L’attività di mediazione tra domanda ed offerta di lavoro, può essere svolta, previa autorizzazione del Ministero, con motivato parere apposto dalle Regioni, da imprese, cooperative, enti non commerciali, (capitale versato non inferiore a 200 milioni) con l’attività di mediazione come unica ragione sociale. L’autorizzazione è rilasciata per 3 anni, ed è rinnovabile.

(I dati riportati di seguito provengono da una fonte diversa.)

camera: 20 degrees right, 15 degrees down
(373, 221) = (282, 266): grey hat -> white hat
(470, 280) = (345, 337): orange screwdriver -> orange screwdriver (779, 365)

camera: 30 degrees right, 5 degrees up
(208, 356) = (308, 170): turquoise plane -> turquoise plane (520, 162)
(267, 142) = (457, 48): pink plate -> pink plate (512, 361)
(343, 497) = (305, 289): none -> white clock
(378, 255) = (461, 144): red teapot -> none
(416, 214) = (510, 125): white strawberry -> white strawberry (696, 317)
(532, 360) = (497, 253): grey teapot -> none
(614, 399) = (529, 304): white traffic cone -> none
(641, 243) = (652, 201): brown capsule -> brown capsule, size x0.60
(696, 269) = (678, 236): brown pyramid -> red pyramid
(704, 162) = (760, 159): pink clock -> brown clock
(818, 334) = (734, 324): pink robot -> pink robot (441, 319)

Obbligo dei soggetti che esercitano l’attività di mediazione, è quello di fornire al servizio pubblico collegamento in rete, tutti i dati relativi all’apertura di sedi, filiali, succursali; di avere uffici idonei, personale idoneo (esperienza gestione, orientamento e selezione del personale) ed amministratori, o direttori generali, in possesso di titolo di studio adeguato o precedente attività lavorativa.

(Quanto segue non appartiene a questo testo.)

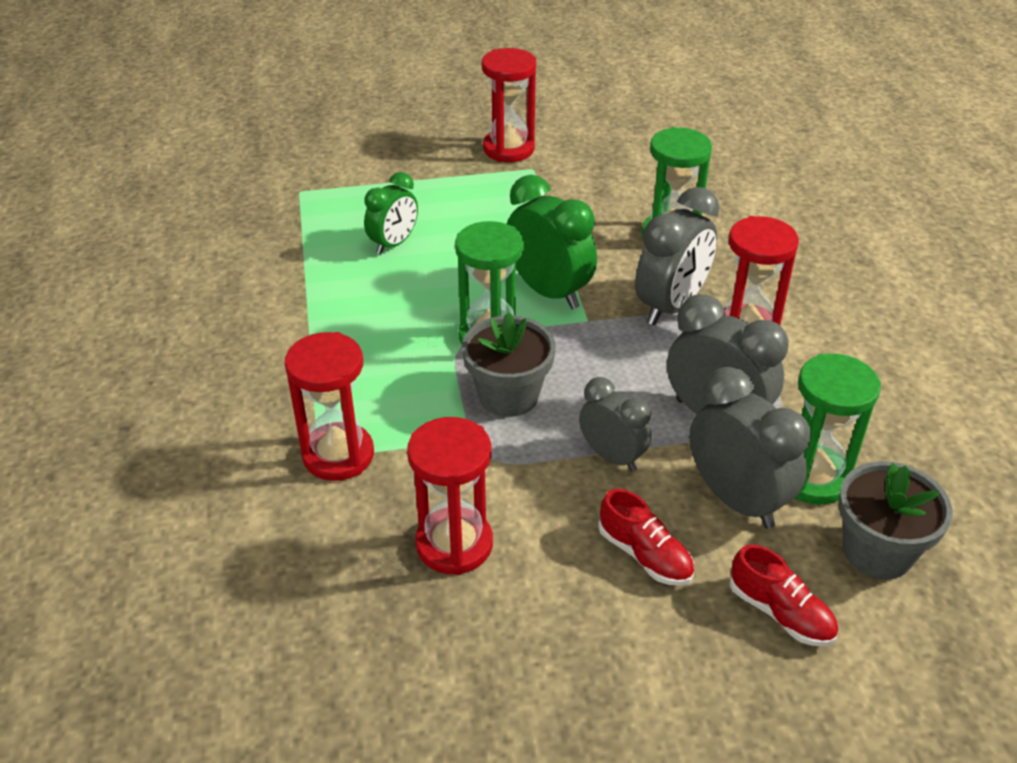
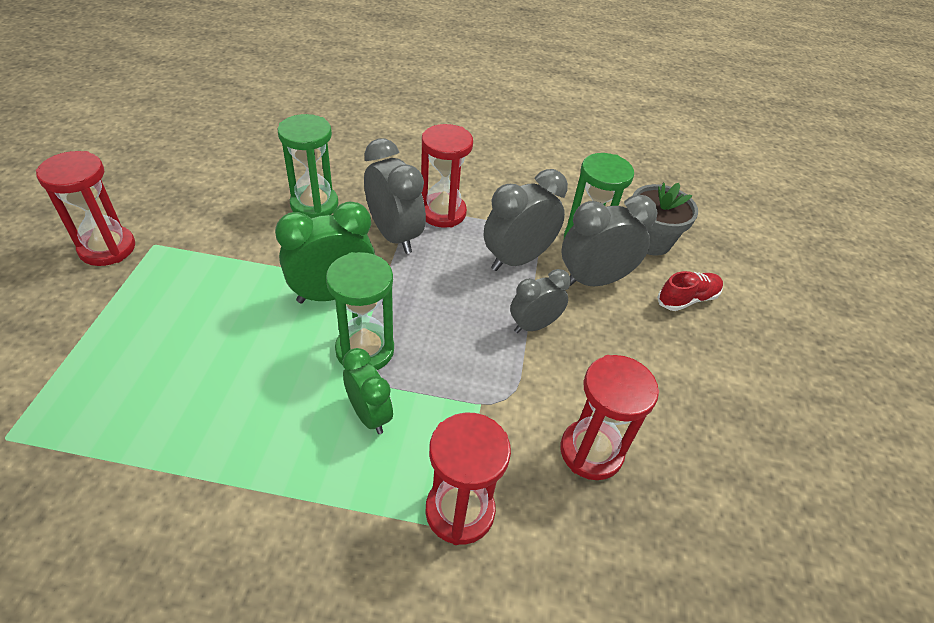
camera: 75 degrees left, 5 degrees up
(393, 244) = (180, 379): green clock -> green clock (369, 415)
(508, 395) = (442, 362): grey flower pot -> none
(645, 555) = (629, 343): red shoe -> none

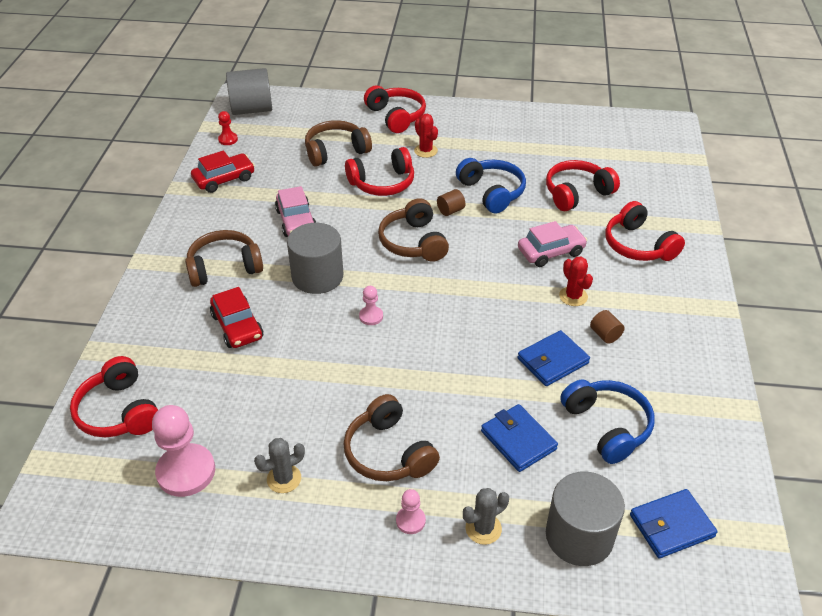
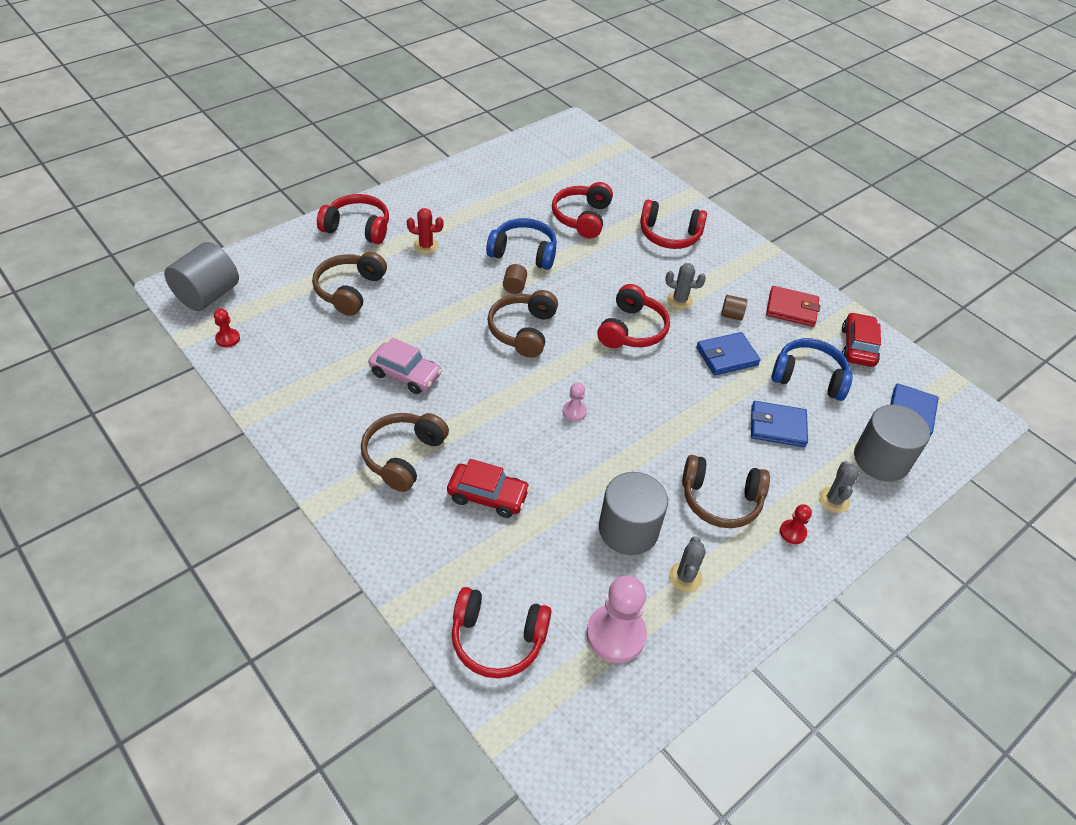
camera: 50 degrees left, 5 degrees up
(224, 179) = (282, 378): red car -> red car (858, 347)
(317, 276) = (490, 409): grey cylinder -> grey cylinder (628, 529)
(382, 183) = (430, 295): red headphones -> red headphones (632, 330)
(410, 521) = (792, 532): pink pawn -> red pawn
(413, 242) = (523, 331): brown headphones -> brown headphones turned 75 degrees clockwise
(551, 252) = (624, 276): pink car -> none
(552, 361) = (727, 356): blue wallet -> blue wallet turned 60 degrees clockwise
(573, 296) = (679, 300): red cactus -> grey cactus
(674, 366) = (791, 309): none -> red wallet

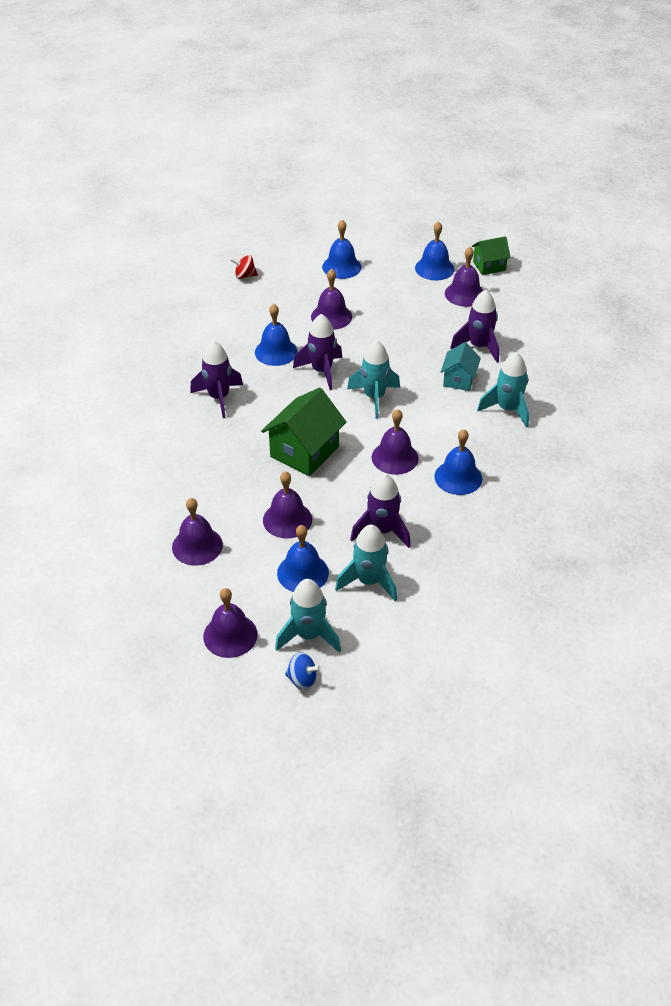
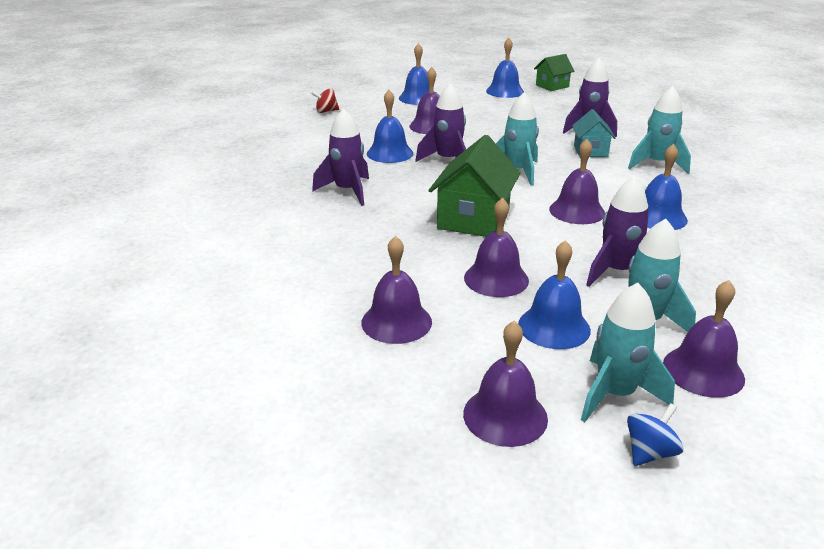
camera: 15 degrees left, 15 degrees down
(302, 679) = (649, 452): blue spinning top -> blue spinning top turned 45 degrees counterclockwise
(464, 294) = (545, 102): purple bell -> purple bell (703, 371)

Le attività di controllo e revoca verranno disciplinate da un successivo Decreto del Ministero del Lavoro e della Previdenza Sociale (dovrebbe essere emanato entro aprile).
Altro obbligo è quello di effettuare attività gratuite nei confronti dei prestatori di lavoro, mentre viene fatto divieto di ogni pratica discriminatoria.

La Regione Toscana
E’ all’avanguardia in questo processo di cooptazione di CGIL-CISL-UIL nelle funzioni di governo e di deregolazione del mercato del lavoro, a partire dalla gestione diretta dei processi di mobilità. L’assunto di fondo è comune a quello del Ministro Bassanini, come si è visto in questo articolo ed anche in precedenti numeri del giornale (vedi in particolare sulla rappresentanza sindacale nel pubblico impiego): “le organizzazioni sindacali maggiormente rappresentative devono essere coinvolte nel processo di consultazione concertativa preliminare”.
In questa ottica “la Regione Toscana si è già attivata per coinvolgere i soggetti interessati nell’ambito dell’intero sistema delle pubbliche amministrazioni della regione, con la prospettiva di un’ipotesi di ‘accordo quadro’ sulla mobilità di personale fra i diversi comparti dell’impiego pubblico”.
Così si legge nel protocollo d’intesa siglato dalla Regione con CGIL-CISL-UIL nel mese di gennaio ’98, precisando che si tratta di “una sperimentazione di portata nazionale tramite il necessario ed adeguato sostegno governativo”. Ma la concertazione non si limita ai “processi di mobilità”.
Si estende a 360 gradi, con l’istituzione di un tavolo di confronto permanente fra la Giunta Regionale e CGIL-CISL-UIL, per tutto quanto riguarda “l’occupazione e lo sviluppo”.